The Effects of Hypervitaminosis D in Rats on Histology and Weights of Some Immune System Organs and Organs Prone to Calcification

Soad Shaker Ali , Sawsan Hassan Mahassni , Ramziyyah Mohammed Alnefaie

Abstract

Vitamin D is essential for overall health, wellbeing, and the immune system. Hypervitaminosis D leads to many deleterious effects and increased mortality. This study was done to evaluate the effects of vitamin D toxic doses on histology and weight indices of some main immune system organs (spleen and thymus), and some organs that are prone to calcification due to hypervitaminosis D (liver, kidney, and heart) in rats. Thirty-five adult male Wistar rats were randomly assigned to four groups receiving water or vitamin D by oral gavage. The control group (8 rats) received distilled deionized water for 22 days. The experimental groups were low dose (LD, 9 rats, 1,500 IU of vitamin/rat/day for 21 days), intermediate dose (ID, 9 rats, 3,000 IU/rat/day for 22 days), and high dose (HD, 9 rats, 6,750 IU/rat/day for 22 days). No other studies used such high doses on rats. Compared to the control group, the mean liver and kidney indices for the ID group were both significantly lower, while the mean heart index for the LD group was significantly higher.
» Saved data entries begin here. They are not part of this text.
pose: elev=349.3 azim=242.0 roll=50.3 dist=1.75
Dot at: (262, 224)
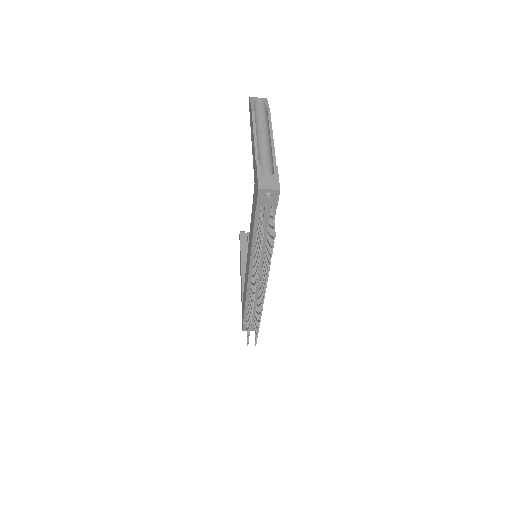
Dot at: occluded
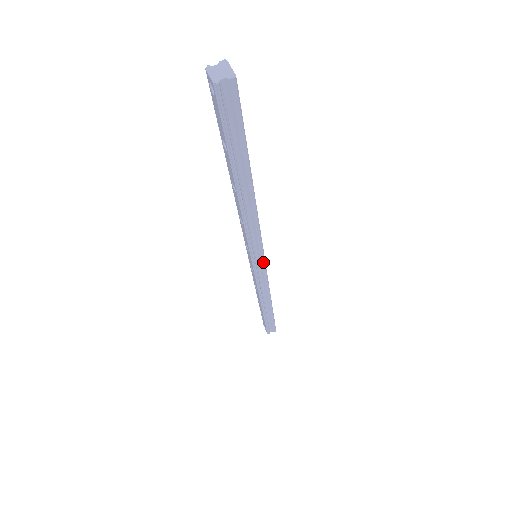
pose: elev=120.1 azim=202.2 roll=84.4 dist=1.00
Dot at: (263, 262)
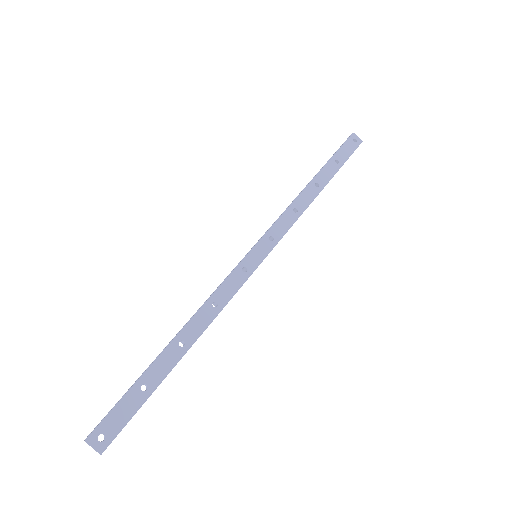
Dot at: occluded
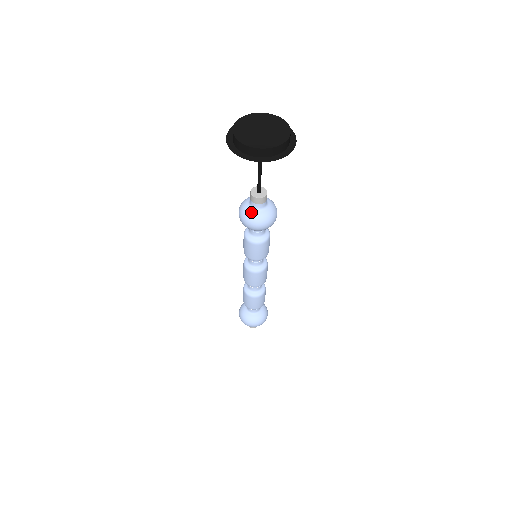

The spleen and thymus indices were not significantly different. Histopathology of the organs showed minimal changes for the LD group while the ID and HD groups had focal degenerative changes in the liver and more so in the kidney. Lymphocytes were decreased in both the spleen and thymus parenchyma. In conclusion, the higher doses of vitamin D had toxic effects on the organs studied and thus affected the immune system and health in general.